Ribadiamo, quella di Gelmini è un’interpretazione. Esiste una circolare del Viminale che ha ribadito che il divieto di spostamento è in vigore dalle 22 alle 5 (ovvero nell’orario del coprifuoco) e che l’attività di ristorazione in zona gialla è consentita "con consumo al tavolo esclusivamente all’aperto e nella fascia oraria compresa fra le 5 e le 22″. Elemento a sostegno della ministra. Tuttavia nelle Faq del governo, in questo caso però a proposito delle visite ad amici e parenti, si specifica che il rientro a casa deve avvenire entro le 22. 

Gelmini è stata però molto specifica, ha assicurato che «si può rimanere al tavolo fino alle 22 e poi tornare a casa senza ricevere alcuna multa», mettendo così in qualche modo la parola "fine" a un dibattito che in questi giorni è stato molto vivace. È dunque atteso un chiarimento ulteriore tramite Faq (che però non hanno valore normativo ma solo informativo) o circolare, che ad oggi, domenica 25 aprile, non c'è. 

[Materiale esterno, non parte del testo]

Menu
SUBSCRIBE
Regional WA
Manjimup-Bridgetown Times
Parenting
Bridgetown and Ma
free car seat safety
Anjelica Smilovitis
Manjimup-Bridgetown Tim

L'ipotesi concreta di farlo slittare alle 23

Non ci sono date, al momento, dell'ipotetico spostamento di un'ora d'inizio dell'orario di coprifuoco. Franco Locatelli, presidente del Consiglio superiore di sanità e coordinatore del Cts, spiega che l'obiettivo è «riaprire per non chiudere più, per questo sono importanti gradualità e progressività. Senza queste caratteristiche il rischio di dover tornare indietro aumenterebbe. Rischieremo di meno se ognuno di noi farà la sua parte nel rispettare le regole che ormai tutti conoscono». Sul coprifuoco rimasto alle 22 dice: «Fissare un'ora di restrizione di movimento è una strategia prudenziale per mantenere una situazione di controllo dei contatti sociali che possono avvenire la sera ed essere connotati da un particolare profilo di rischio. Poi la decisione del governo potrà essere rivalutata nelle prossime settimane alla luce dell'evoluzione del quadro epidemiologico».